Wells released a beautiful hunk of "chaff" — the stuff submarine captains expel to try to throw off enemy torpedoes — in his claim about Woodward’s announcement that someone at the White House told him about Valerie Plame in June, 2003. Wells made it seem as if Woodward had just proved that Libby was not the first to leak Plame’s name and/or job to a reporter, and that in so doing, Special Prosecutor Patrick Fitzgerald’s case had just tumbled to the ground.
But he did it only by altering the truth.

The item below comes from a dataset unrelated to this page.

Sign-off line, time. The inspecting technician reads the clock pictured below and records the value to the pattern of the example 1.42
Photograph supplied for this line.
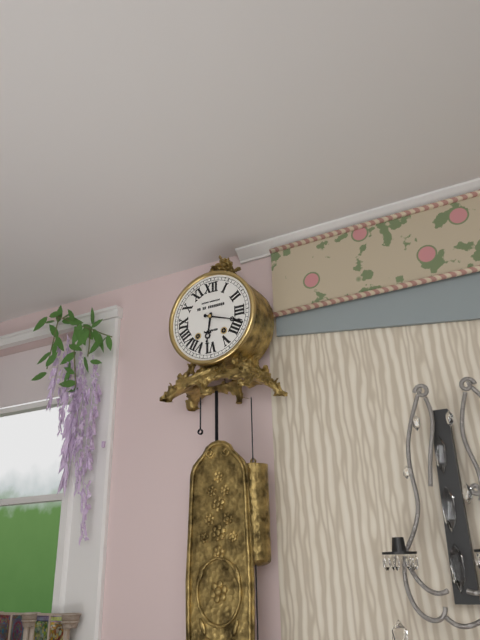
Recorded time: 6.18
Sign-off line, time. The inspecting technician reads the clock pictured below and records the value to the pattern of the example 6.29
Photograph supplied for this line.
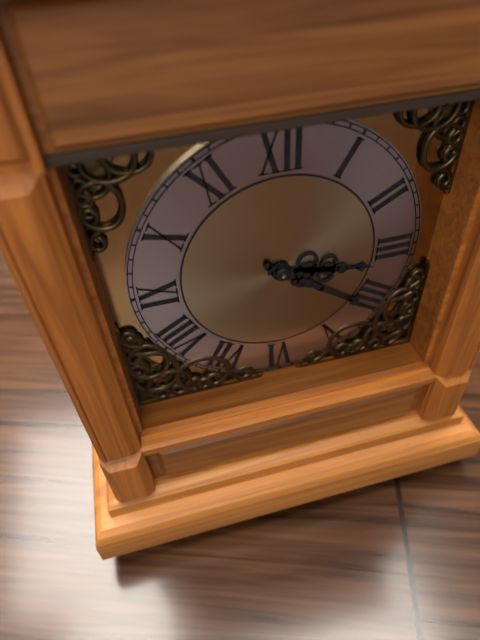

Wells issued a statement at midday, the key passage of which concludes that Woodward’s "disclosure shows that Mr. Fitzgerald’s statement at his press conference of October 28, 2005 that Mr. Libby was the first government official to tell a reporter about Mr. Wilson’s wife was totally inaccurate."
But Fitzgerald never said that.
The transcript of Fitzgerald’s news conference is not disputed — nobody from his office has called up trying to get it altered after the fact. On October 28, Fitzgerald actually said: "Mr. Libby was the first government official known to have told a reporter" about Ambassador Joe Wilson’s wife.
"The first government official known to have told…" is a huge difference from "The first government official to tell…"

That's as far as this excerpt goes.